An unfortunate fact about politics is that children aren’t allowed to vote, and parents are outnumbered by old people. Currently, the welfare state treats the elderly much more generously than it treats young kids, and the incentives point in the direction of further entrenching that imbalance. I fear that failing to support kids encourages further drops in the birth rate and accelerated population aging, trapping us in a gerontocratic political economy. So whatever scraps we can rescue for kids ought to be plowed into the best possible form of help: cash assistance.

Frankly, I also think cash is a kind of underrated idea for the elderly. Helping Medicare recipients with their vision care needs is nice, but wouldn’t it make more sense to increase Social Security benefits for the oldest and poorest retirees?

How I would spend $1.5 trillion

Working with this table from Don Schneider showing the different Build Back Better proposals, here’s my vision for a $1.5 trillion package that tries to deliver a few things well:

  • The expanded Child Tax Credit is a bit more than one-third of the package and represents a hefty commitment to America’s children and families.

  • Medicare expansion is not the most important thing in the world, but it would work and it polls very well. Catering to old people is important, so they get $300 billion.

  • Since Manchin has taken CEPP off the table, we do the two other climate things.

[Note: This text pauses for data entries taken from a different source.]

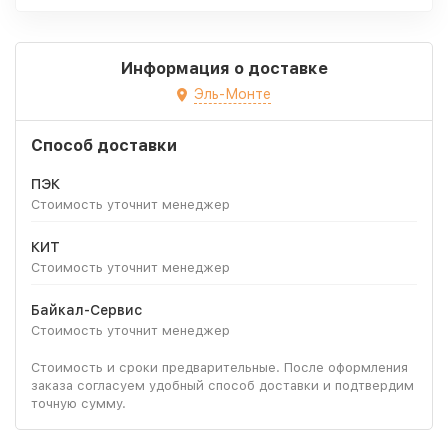
Информация о доставке
Эль-Монте
Способ доставки
ПЭК
Стоимость уточнит менеджер
КИТ
Стоимость уточнит менеджер
Байкал-Сервис
Стоимость уточнит менеджер
Стоимость и сроки предварительные. После оформления
заказа согласуем удобный способ доставки и подтвердим
точную сумму.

Jesse Jenkins’ analysis suggests they account for the bulk of the emissions reductions in the initial proposal anyway.

  • That leaves room for two small initiatives that are near and dear to my heart: funding the tax police and improving the school lunch program, largely by expanding community eligibility and reducing administrative burdens.

Medicare drug pricing reform is an offset, not an expense, but it’s important to put that in because it’s super popular. That also leaves you with $62 billion worth of wiggle room, which should probably be deposited directly in Jon Tester’s pocket to thank him for being a good team player throughout all of this. Or more seriously, you’d raise slightly more revenue than you spend and can say you’ve cut the budget deficit.

I know that’s a much smaller package than progressives dreamed of, but I think it’s one that would let you hold your head high. A bill that cuts child poverty in half, cuts emissions by a quarter, cracks down on Rich People Crime, delivers cheaper prescription drugs, and addresses seniors’ needs for dental and vision coverage is a pretty impressive legacy. You wouldn’t want to pass a bill like that and declare all problems in society solved. But that never happens in politics. With my plan, you’d make huge dents in a few big problems and could live to fight another day on some of this other stuff. It would be a tougher conversation than promising everyone everything and then just praying that a future Congress extends a bunch of stuff, but I think making the tough calls is a much more responsible approach.